* _Exercise passage_
○ ○ ○ ○ ○
Sonic 2 HD’s Music Man, Interview Inside
Music is one of the most recognizable aspects of the Sonic series; just a few notes from a song in the older games can send a gamer into fits of nostalgia. With that in mind, some Sonic fans take it upon themselves to put their own twist on the tried-and-true tunes that millions of gamers love. This week, TSSZ spotlights Tee Lopes, a fan with some impressive remixes to his name. His work largely consists of remixes from the original Genesis trilogy, along with a handful of original pieces and the soundtrack to the upcoming fan game Sonic 2 HD. We have included a sample of his work below. Additionally, we conducted an interview with him about his experience with the series, and that can be read below the video.
We thank VizardJeffhog for bringing his work to our attention. We’re always looking for fan projects to spotlight, so if you have something great and unique to share, send us a link at email@example.com.
The following interview has been edited only to correct spelling and grammar errors for the sake of readability.
TSSZ: What inspired you to start creating your Sonic remixes?
Tee Lopes: It started with a “what if”. What if the Genesis had a better sound chip back then? If the composers could have created soundtracks without technical limitations, what would it have sounded like? So, I started remaking songs from my favorite games, using more sophisticated sounds while trying to keep the original feeling.
○ ○ ○ ○ ○
* _Dataset excerpts_

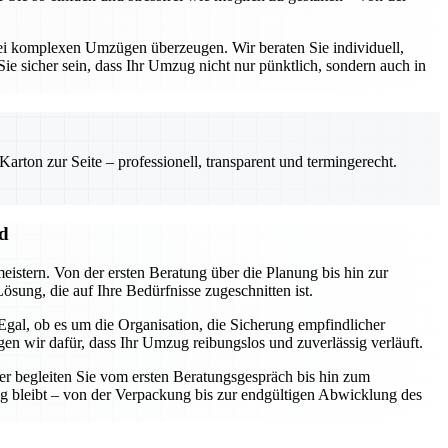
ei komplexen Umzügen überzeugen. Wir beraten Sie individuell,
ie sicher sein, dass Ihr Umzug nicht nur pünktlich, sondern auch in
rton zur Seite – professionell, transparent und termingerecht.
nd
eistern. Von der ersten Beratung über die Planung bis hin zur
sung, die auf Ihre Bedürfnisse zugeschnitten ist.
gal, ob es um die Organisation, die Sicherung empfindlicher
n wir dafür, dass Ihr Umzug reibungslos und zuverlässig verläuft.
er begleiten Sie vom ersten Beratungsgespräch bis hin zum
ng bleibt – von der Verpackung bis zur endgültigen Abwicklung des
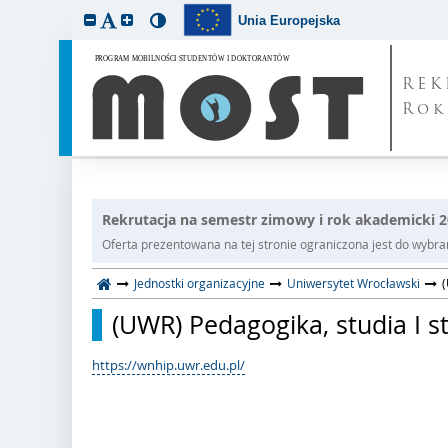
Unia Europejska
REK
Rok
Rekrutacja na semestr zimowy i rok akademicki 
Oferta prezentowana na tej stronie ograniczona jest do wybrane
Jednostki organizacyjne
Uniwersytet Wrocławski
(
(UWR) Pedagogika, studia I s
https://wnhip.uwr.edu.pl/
○ ○ ○ ○ ○
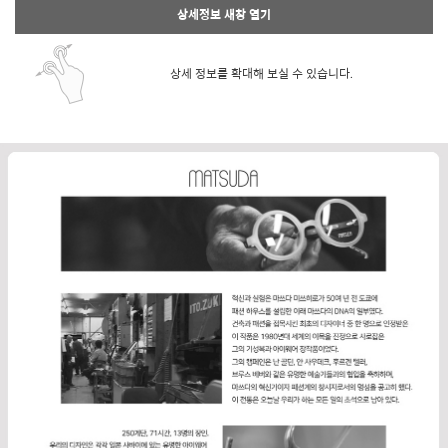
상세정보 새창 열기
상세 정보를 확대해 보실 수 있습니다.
○ ○ ○ ○ ○
* _What to work on_
**1.** Answer these from the Tee Lopes article:
(a) For which upcoming fan game is he providing the soundtrack?
(b) Who brought his work to TSSZ's attention?
(c) What kind of edits were made to the interview?
**2.** List every kind of musical work that the Tee Lopes article says his output consists of.
**3.** Carry on the Tee Lopes article from where it stops.

* _Responses_
**1.**
(a) Sonic 2 HD
(b) VizardJeffhog
(c) Only corrections to spelling and grammar errors, for the sake of readability.

**2.**
- Remixes from the original Genesis trilogy
- A handful of original pieces
- The soundtrack to the upcoming fan game Sonic 2 HD

**3.**
TSSZ: Can you describe the creative process you go through to create your music?
Tee Lopes: The process is very simple. I listen to the original track once, and try to absorb its feeling and details as well as I can. After that, I begin building the song right away, usually starting with the hook, and I recreate all the elements I can remember using instruments that I find appropriate. Whatever I can’t remember (or is simply missing from the original song), I just make up on the spot. I only listen to the original song once. That gives me room for creation. I don’t want the song to sound like an exact copy, or a MIDI file, or whatever. Also, I like changing the chords and adding solos.
TSSZ: Approximately how long does it take to bring a remix from conception to completion?
Tee Lopes: Four to six hours if FL Studio doesn’t crash, which unfortunately is quite common. Usually I do it in one shot, and new ideas pop up as I go. When the feeling is there, you’ve got to take advantage of it!
TSSZ: How did you get involved with Sonic 2 HD and what has it been like working with that team?
Tee Lopes: Someone on board happened to hear a couple of my remixes on YouTube, and they thought they would fit great into the game. They sent a really cool poster they made, and I thought the art was great. I was in after looking at it!
TSSZ: Is there any one remix you’ve created that you’re particularly fond of? If so, which one is it?
Tee Lopes: I’m fond of all of them, because they’re re-invented into what I wish they would sound like. Luckily, technology allows me to reach results that are extremely similar to what I had in mind to begin with. Some older songs’ instruments don’t sound super real, as I intended them to (partially because of the less-than-realistic way I’ve sequenced them,) but I’m getting the hang of it. I’d say my favorite pieces are “Spring Yard Zone Re-Invented” and “Sonic 2 Musical Trip” because they explore different musical genres and because they took forever to complete!
TSSZ: Which Sonic game was the first you ever played, and which one is currently your favorite?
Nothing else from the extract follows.